WHAT THE EXERCISE ASKS:
Reproduce the text lines of every entry below verbatim, in their original order, and leave the pictures out of your output.

※ ※ ※

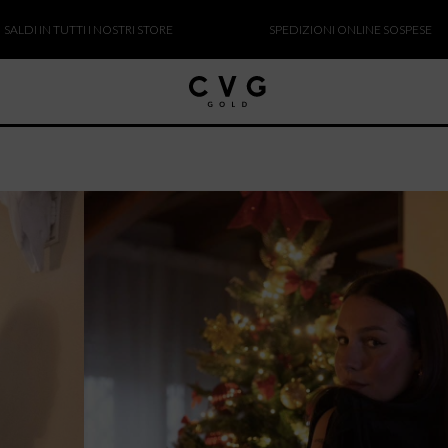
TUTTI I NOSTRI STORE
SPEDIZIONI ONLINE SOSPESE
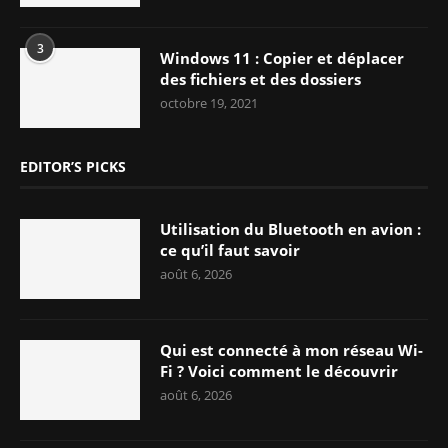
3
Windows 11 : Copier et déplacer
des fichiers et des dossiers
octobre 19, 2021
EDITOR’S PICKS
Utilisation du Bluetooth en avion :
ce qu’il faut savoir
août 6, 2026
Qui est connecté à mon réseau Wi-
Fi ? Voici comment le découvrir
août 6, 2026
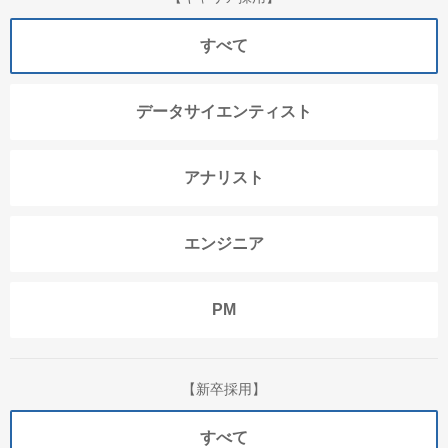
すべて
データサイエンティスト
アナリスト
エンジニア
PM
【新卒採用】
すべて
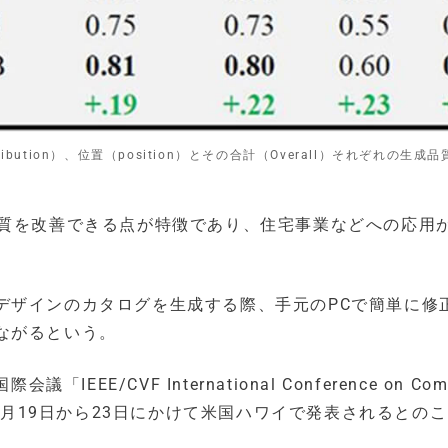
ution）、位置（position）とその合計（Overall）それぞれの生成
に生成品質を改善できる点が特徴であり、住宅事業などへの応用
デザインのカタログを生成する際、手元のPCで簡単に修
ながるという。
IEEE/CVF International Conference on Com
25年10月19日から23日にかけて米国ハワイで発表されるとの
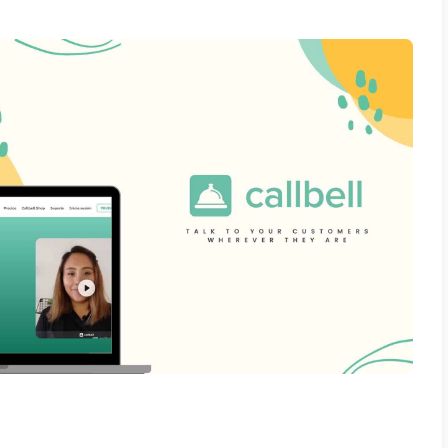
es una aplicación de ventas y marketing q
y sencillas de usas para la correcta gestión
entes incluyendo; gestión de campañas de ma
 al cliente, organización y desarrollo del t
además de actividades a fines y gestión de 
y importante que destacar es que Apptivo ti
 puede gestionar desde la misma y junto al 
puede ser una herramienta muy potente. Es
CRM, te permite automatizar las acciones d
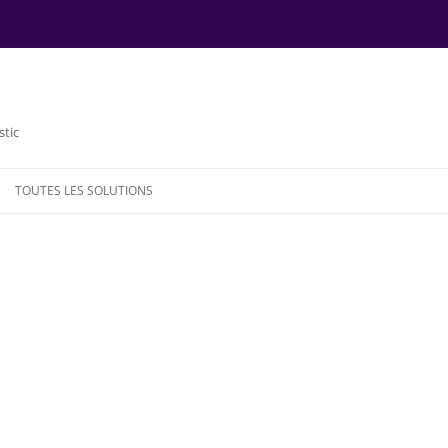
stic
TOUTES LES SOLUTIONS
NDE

※ ※ ※

TASK SOLUTION:
TUTTI I NOSTRI STORE
SPEDIZIONI ONLINE SOSPESE
3
Windows 11 : Copier et déplacer
des fichiers et des dossiers
octobre 19, 2021
EDITOR’S PICKS
Utilisation du Bluetooth en avion :
ce qu’il faut savoir
août 6, 2026
Qui est connecté à mon réseau Wi-
Fi ? Voici comment le découvrir
août 6, 2026
すべて
データサイエンティスト
アナリスト
エンジニア
PM
【新卒採用】
すべて
ution）、位置（position）とその合計（Overall）それぞれの生成
に生成品質を改善できる点が特徴であり、住宅事業などへの応用
デザインのカタログを生成する際、手元のPCで簡単に修
ながるという。
IEEE/CVF International Conference on Com
25年10月19日から23日にかけて米国ハワイで発表されるとの
es una aplicación de ventas y marketing q
y sencillas de usas para la correcta gestión
entes incluyendo; gestión de campañas de ma
 al cliente, organización y desarrollo del t
además de actividades a fines y gestión de 
y importante que destacar es que Apptivo ti
 puede gestionar desde la misma y junto al 
puede ser una herramienta muy potente. Es
CRM, te permite automatizar las acciones d
stic
TOUTES LES SOLUTIONS
NDE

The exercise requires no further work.